所给摘录

■ ■ ■ ■

白介素-6（IL-6）是重要的细胞生长因子，能促进乳腺癌Ⅰ到Ⅳ期的发生发展，与癌症的转移、复发、耐药性等密切相关。胞外IL-6信号可激活JAK2激酶并磷酸化下游的STAT3蛋白，导致癌症。已知天然化合物Madindoline A（MDL-A）能与细胞表面的GP130蛋白直接结合并抑制STAT3的活化。本项目前期研究发现MDL-A通过抑制IL-6与GP130的结合，干扰IL-6/IL-6R/GP130三聚体二聚化为六聚体。因此，抑制IL-6/IL-6R/GP130二聚过程中的“蛋白-蛋白”相互作用(PPI)，阻止IL-6/STAT3信号通路的激活，可能是一种全新机制的治疗乳腺癌的方法。根据该机制，以MDL-A为先导物采用基于片段的药物设计法设计得一系列调控IL-6/IL-6R/GP130二聚化的PPI抑制剂，从而治疗肿瘤微环境介导的乳腺癌的转移、复发和耐药性，以期发现全新机制的抗肿瘤药物。

■ ■ ■ ■

待完成任务
**A.** 请照抄关于IL-6的摘录中的一段：从含有“白介素-6（IL-6）是重要”的地方开始，抄到“期发现全新机制的抗肿瘤药物。”为止。
**B.** 根据关于IL-6的摘录，天然化合物Madindoline A能与细胞表面的哪种蛋白直接结合？

条目清单
■ ■ ■ ■

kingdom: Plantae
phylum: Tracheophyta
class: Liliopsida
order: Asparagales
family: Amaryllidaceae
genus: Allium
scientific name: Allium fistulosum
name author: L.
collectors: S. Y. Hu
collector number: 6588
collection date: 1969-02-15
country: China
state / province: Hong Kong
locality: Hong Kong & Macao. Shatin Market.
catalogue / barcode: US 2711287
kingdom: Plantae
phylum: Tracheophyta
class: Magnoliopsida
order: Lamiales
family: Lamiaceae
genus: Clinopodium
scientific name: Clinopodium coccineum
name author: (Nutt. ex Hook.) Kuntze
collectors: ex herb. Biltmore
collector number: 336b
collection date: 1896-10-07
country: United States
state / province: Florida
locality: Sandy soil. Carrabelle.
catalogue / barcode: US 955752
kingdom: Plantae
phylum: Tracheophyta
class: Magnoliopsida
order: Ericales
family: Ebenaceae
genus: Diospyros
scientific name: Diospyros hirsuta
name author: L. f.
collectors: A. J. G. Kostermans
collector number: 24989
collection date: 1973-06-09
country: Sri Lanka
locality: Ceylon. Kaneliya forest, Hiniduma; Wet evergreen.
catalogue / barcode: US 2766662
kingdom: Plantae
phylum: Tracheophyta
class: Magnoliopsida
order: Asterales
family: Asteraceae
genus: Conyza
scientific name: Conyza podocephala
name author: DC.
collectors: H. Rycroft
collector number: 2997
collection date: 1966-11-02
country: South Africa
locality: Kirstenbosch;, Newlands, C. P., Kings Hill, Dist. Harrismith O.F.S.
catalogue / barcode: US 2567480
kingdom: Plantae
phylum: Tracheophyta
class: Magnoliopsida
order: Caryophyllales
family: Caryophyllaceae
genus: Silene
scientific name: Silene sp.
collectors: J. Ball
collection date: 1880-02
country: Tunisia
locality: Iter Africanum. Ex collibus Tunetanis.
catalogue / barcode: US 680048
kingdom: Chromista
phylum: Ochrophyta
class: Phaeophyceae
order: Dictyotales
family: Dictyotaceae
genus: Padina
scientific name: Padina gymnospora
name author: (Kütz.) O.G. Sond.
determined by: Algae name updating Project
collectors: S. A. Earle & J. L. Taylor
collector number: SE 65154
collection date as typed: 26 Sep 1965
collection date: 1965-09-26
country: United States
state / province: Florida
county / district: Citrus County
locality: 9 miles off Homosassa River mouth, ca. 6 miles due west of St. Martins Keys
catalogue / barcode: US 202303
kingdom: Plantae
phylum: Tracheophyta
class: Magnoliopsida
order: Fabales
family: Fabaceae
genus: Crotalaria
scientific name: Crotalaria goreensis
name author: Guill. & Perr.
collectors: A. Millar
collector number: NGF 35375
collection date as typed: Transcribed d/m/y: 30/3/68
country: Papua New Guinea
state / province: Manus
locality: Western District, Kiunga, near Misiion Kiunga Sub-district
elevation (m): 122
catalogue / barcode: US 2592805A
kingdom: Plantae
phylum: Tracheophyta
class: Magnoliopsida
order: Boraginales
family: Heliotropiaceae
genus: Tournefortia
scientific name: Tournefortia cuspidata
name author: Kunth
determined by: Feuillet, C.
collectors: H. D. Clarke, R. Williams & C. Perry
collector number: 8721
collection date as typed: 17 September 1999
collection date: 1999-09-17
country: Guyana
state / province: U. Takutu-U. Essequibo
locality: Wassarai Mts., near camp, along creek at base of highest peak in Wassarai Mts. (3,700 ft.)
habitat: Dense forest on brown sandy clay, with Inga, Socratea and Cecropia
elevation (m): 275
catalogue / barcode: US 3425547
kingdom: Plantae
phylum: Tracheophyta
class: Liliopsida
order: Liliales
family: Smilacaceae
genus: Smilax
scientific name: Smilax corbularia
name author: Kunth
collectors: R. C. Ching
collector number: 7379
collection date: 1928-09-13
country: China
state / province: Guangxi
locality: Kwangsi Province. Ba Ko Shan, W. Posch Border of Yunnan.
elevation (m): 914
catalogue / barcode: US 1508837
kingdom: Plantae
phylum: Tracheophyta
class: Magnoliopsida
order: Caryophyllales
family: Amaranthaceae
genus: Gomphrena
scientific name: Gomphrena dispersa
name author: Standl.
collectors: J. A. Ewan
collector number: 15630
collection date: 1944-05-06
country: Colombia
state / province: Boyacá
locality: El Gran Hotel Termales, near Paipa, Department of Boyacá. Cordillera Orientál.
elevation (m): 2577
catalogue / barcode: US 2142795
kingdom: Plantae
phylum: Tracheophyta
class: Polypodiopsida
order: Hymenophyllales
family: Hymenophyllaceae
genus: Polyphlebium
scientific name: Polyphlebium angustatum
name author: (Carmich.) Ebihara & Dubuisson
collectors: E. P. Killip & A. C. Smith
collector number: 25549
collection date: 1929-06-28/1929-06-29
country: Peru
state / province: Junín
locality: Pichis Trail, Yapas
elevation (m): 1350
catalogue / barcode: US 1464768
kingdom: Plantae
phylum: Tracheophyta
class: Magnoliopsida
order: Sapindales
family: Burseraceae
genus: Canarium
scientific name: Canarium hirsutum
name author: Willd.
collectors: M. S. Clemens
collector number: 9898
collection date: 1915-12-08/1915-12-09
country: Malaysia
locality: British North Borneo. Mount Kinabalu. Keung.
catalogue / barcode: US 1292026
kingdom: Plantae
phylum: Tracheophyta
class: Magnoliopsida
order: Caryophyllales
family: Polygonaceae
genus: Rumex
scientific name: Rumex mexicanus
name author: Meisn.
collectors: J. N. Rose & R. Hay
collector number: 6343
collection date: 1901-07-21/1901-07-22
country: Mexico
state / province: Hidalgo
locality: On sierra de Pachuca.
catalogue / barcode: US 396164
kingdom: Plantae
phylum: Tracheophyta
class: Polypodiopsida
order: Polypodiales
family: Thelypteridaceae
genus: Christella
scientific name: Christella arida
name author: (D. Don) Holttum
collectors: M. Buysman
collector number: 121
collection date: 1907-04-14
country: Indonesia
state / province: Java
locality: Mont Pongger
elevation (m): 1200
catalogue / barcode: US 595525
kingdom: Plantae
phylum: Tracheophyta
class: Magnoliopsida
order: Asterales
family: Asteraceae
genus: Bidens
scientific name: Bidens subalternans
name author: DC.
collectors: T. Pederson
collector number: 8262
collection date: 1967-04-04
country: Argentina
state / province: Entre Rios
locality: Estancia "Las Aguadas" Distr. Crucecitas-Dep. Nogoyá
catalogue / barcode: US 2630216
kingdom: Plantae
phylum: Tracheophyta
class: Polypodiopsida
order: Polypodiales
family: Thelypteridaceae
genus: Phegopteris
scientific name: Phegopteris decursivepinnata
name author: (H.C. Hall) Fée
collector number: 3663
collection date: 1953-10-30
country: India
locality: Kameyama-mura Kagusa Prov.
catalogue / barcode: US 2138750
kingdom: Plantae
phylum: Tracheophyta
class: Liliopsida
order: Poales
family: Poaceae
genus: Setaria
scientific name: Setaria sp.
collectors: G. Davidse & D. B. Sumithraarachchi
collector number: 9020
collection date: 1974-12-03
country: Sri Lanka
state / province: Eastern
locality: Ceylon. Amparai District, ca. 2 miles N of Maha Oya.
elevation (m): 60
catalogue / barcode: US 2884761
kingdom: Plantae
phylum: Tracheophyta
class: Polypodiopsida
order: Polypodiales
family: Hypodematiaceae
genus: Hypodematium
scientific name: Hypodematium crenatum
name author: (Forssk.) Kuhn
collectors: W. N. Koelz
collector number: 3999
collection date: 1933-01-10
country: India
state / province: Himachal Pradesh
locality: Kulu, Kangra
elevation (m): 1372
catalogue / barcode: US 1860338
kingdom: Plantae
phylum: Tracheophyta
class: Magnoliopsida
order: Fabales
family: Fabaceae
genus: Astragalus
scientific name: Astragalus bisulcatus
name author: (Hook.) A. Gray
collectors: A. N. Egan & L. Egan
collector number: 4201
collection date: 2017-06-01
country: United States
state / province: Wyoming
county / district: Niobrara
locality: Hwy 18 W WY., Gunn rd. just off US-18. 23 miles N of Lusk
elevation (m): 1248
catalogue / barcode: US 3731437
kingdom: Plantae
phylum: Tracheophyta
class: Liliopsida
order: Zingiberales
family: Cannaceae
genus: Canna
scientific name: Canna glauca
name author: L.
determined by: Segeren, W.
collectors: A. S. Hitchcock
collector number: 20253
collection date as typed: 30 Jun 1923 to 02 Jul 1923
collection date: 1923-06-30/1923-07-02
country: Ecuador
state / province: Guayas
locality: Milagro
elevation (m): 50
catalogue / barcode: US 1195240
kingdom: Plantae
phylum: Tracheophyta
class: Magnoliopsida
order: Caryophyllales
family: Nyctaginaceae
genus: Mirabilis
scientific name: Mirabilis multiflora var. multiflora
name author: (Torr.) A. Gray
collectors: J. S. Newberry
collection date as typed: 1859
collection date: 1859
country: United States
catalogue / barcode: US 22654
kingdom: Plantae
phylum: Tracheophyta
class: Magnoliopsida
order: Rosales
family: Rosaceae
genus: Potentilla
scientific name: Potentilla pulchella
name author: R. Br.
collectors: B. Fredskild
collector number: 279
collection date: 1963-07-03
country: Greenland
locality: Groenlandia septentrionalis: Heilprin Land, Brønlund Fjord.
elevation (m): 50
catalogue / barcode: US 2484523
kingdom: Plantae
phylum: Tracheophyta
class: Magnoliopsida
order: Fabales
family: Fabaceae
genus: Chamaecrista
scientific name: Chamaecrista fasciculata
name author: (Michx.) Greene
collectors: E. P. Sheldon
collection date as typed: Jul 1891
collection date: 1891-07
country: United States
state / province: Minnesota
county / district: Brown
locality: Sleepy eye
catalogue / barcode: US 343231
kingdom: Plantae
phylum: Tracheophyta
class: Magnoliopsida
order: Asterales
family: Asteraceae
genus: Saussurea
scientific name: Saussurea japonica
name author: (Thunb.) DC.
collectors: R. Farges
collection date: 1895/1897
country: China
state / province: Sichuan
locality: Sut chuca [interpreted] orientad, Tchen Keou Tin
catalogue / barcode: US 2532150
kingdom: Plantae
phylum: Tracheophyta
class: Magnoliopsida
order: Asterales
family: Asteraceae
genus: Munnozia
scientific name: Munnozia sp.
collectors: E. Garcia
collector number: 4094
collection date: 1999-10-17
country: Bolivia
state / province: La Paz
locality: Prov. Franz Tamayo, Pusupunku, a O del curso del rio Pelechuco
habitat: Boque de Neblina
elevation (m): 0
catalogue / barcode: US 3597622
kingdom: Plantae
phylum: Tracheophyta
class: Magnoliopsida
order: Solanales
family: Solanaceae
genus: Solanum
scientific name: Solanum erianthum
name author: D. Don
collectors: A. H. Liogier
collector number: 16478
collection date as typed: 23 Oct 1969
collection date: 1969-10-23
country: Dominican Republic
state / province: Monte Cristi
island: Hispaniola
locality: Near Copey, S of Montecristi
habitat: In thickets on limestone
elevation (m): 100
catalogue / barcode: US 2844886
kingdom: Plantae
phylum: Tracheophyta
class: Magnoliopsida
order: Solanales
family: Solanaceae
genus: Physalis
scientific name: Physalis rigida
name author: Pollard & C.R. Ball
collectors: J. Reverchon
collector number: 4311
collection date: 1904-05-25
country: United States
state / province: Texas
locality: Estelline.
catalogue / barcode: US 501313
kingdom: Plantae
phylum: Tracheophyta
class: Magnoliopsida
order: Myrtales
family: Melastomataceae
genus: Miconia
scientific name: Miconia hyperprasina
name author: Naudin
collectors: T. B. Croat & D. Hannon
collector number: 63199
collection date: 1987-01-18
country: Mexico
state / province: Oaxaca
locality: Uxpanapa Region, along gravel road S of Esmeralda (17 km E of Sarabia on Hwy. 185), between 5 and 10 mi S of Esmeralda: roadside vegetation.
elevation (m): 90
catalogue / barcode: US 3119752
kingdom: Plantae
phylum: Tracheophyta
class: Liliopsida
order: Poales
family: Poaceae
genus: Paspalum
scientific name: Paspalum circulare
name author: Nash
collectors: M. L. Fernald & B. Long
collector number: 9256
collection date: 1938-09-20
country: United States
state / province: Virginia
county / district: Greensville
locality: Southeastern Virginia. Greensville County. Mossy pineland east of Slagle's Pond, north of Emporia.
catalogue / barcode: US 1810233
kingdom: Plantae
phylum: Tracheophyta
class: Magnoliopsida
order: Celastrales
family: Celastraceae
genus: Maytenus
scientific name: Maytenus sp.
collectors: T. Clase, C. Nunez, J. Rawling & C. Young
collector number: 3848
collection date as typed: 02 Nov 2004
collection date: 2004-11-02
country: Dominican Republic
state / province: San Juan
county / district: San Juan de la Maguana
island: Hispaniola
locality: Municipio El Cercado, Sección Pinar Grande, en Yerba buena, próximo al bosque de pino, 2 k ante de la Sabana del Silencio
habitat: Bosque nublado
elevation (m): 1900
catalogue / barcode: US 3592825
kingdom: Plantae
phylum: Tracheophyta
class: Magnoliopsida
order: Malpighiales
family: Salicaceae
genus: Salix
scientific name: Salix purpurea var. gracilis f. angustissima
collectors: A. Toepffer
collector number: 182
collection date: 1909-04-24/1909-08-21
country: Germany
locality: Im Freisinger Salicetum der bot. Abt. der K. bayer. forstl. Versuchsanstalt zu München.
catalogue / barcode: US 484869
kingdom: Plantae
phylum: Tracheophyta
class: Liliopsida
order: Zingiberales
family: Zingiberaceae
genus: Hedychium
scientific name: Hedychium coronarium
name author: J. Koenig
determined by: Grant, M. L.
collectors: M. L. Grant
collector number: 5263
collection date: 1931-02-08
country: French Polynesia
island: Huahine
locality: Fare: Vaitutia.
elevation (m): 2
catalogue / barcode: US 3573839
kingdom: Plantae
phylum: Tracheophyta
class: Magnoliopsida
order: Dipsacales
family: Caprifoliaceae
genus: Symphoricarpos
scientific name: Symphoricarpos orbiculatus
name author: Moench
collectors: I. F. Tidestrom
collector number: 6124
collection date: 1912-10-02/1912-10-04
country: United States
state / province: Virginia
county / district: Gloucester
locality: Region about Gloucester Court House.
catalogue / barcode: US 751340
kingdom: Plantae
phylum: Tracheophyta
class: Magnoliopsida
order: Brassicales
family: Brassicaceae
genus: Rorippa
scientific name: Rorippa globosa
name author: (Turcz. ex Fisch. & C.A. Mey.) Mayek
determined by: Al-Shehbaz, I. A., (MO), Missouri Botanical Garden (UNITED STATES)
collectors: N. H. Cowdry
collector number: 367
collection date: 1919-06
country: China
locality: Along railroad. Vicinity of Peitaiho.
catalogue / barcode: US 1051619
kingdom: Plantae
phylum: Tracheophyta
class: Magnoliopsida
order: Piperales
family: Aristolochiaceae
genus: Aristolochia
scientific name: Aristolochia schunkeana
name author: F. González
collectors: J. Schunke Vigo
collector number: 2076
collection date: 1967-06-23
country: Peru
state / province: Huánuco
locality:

■ ■ ■ ■

书面答案
**A.**
白介素-6（IL-6）是重要的细胞生长因子，能促进乳腺癌Ⅰ到Ⅳ期的发生发展，与癌症的转移、复发、耐药性等密切相关。胞外IL-6信号可激活JAK2激酶并磷酸化下游的STAT3蛋白，导致癌症。已知天然化合物Madindoline A（MDL-A）能与细胞表面的GP130蛋白直接结合并抑制STAT3的活化。本项目前期研究发现MDL-A通过抑制IL-6与GP130的结合，干扰IL-6/IL-6R/GP130三聚体二聚化为六聚体。因此，抑制IL-6/IL-6R/GP130二聚过程中的“蛋白-蛋白”相互作用(PPI)，阻止IL-6/STAT3信号通路的激活，可能是一种全新机制的治疗乳腺癌的方法。根据该机制，以MDL-A为先导物采用基于片段的药物设计法设计得一系列调控IL-6/IL-6R/GP130二聚化的PPI抑制剂，从而治疗肿瘤微环境介导的乳腺癌的转移、复发和耐药性，以期发现全新机制的抗肿瘤药物。

**B.** GP130蛋白。